To show EXP-hardness: take an arbitrary language $L \in$ EXP, and construct a circuit $C$ simulating the TM for $L$ such that $x \in L$ iff $C(x) = 1$. This circuit $C$ has a very regular structure (as in the proof of Theorem 6). Basically, it consists of an exponential number of copies of a constant-size circuit Step (simulating a single step of the TM for $L$). To describe
such an exponential-size circuit, it suffices to specify the circuit Step and to specify local connections between neighbouring copies of the circuit Step. It follows that the encoding of this exponential-size circuit can be computed by a polysize “description circuit” $D$, where $D$ on input $i$ (of polysize) specifies the $i$th bit of the description of the big circuit $C$.

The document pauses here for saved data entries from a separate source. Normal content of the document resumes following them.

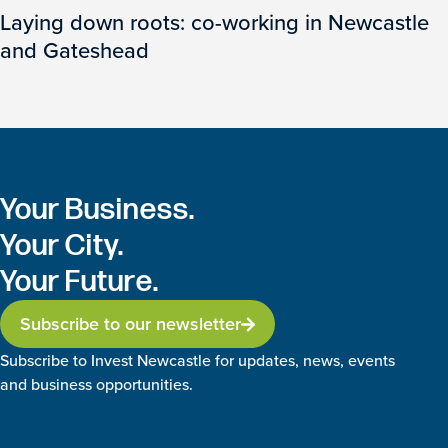
Laying down roots: co-working in Newcastle
and Gateshead
Your Business.
Your City.
Your Future.
Subscribe to our newsletter
Subscribe to Invest Newcastle for updates, news, events
and business opportunities.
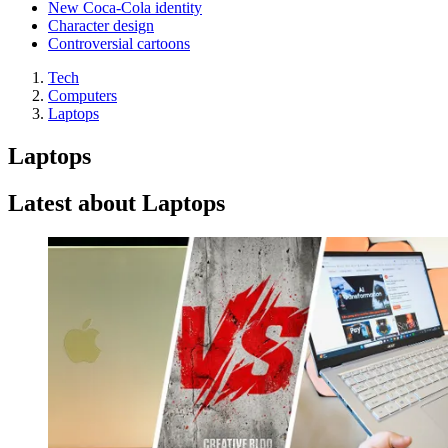
New Coca-Cola identity
Character design
Controversial cartoons
Tech
Computers
Laptops
Laptops
Latest about Laptops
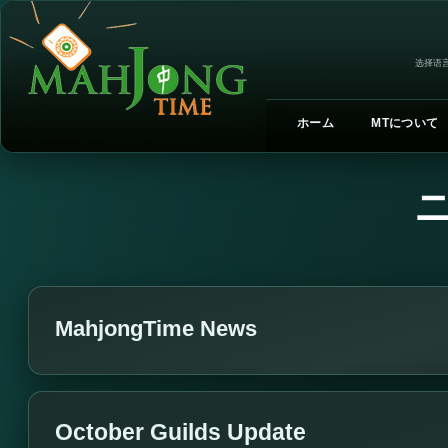
选择语言
ホーム
MTについて
MahjongTime News
October Guilds Update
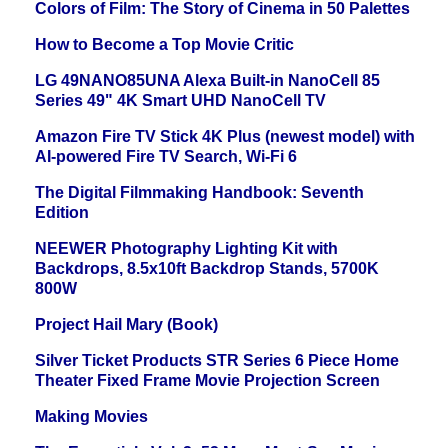
Colors of Film: The Story of Cinema in 50 Palettes
How to Become a Top Movie Critic
LG 49NANO85UNA Alexa Built-in NanoCell 85
Series 49" 4K Smart UHD NanoCell TV
Amazon Fire TV Stick 4K Plus (newest model) with
AI-powered Fire TV Search, Wi-Fi 6
The Digital Filmmaking Handbook: Seventh
Edition
NEEWER Photography Lighting Kit with
Backdrops, 8.5x10ft Backdrop Stands, 5700K
800W
Project Hail Mary (Book)
Silver Ticket Products STR Series 6 Piece Home
Theater Fixed Frame Movie Projection Screen
Making Movies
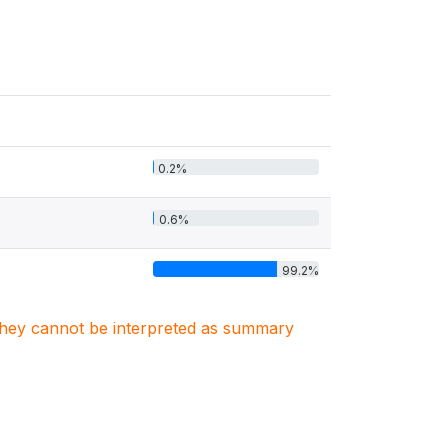
0.2%
0.6%
99.2%
. They cannot be interpreted as summary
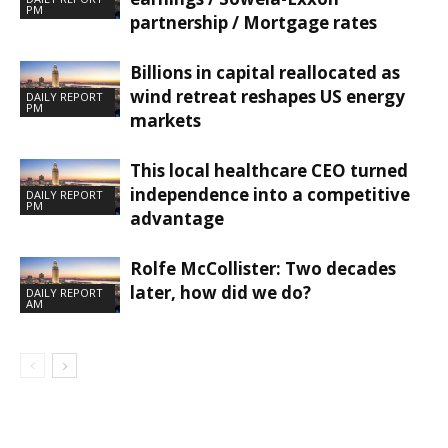
PM
partnership / Mortgage rates
Billions in capital reallocated as
wind retreat reshapes US energy
DAILY REPORT
PM
markets
This local healthcare CEO turned
independence into a competitive
DAILY REPORT
PM
advantage
Rolfe McCollister: Two decades
later, how did we do?
DAILY REPORT
AM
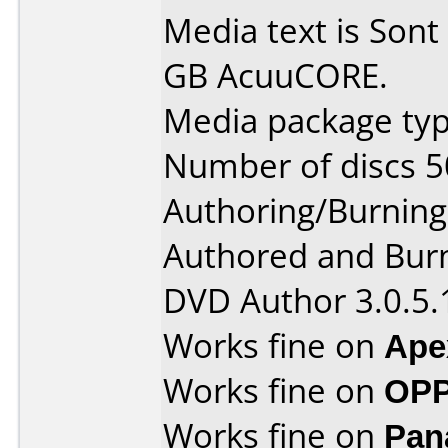
Media text is Son
GB AcuuCORE.
Media package typ
Number of discs 5
Authoring/Burnin
Authored and Bur
DVD Author 3.0.5.
Works fine on
Ape
Works fine on
OPP
Works fine on
Pan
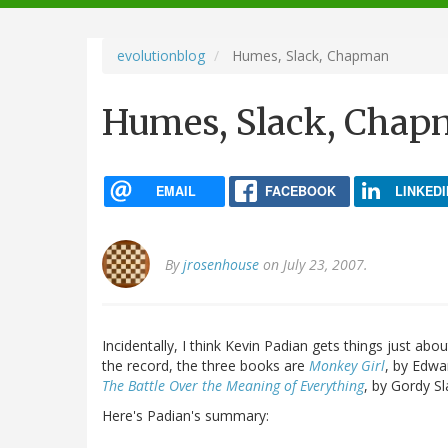
navigation
evolutionblog
Humes, Slack, Chapman
Humes, Slack, Cha
EMAIL
FACEBOOK
LINKEDI
By
jrosenhouse
on July 23, 2007.
Incidentally, I think Kevin Padian gets things just abou
the record, the three books are
Monkey Girl
, by Edw
The Battle Over the Meaning of Everything
, by Gordy Sl
Here's Padian's summary:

It’s not hard to map an input $x$ to the description of the polysize circuit $D$ (describing the big circuit $C$) via a polytime algorithm. That is, we get that succinct-CVP is EXP-complete under polytime reductions. This reduction can be made to run in logspace by noticing that the polysize circuit $D$ itself is quite regular, and so its description can be computed by a logspace TM. We omit the technical details.

Finally, define succinct-Circuit-SAT:

Given a circuit $D(y_1, \ldots, y_n)$ that is a succinct description of a circuit $C(x_1, \ldots, x_n)$ of size at most $2^n$, decide if $C$ is satisfiable.

By analogy with proving that Circuit-SAT is NP-complete from the fact that CVP is P-complete, we can show the same for the succinct versions. Namely, we can use the proof of Theorem 9 to derive the following.

**Theorem 10.** succinct-Circuit-SAT is NEXP-complete under logspace reductions.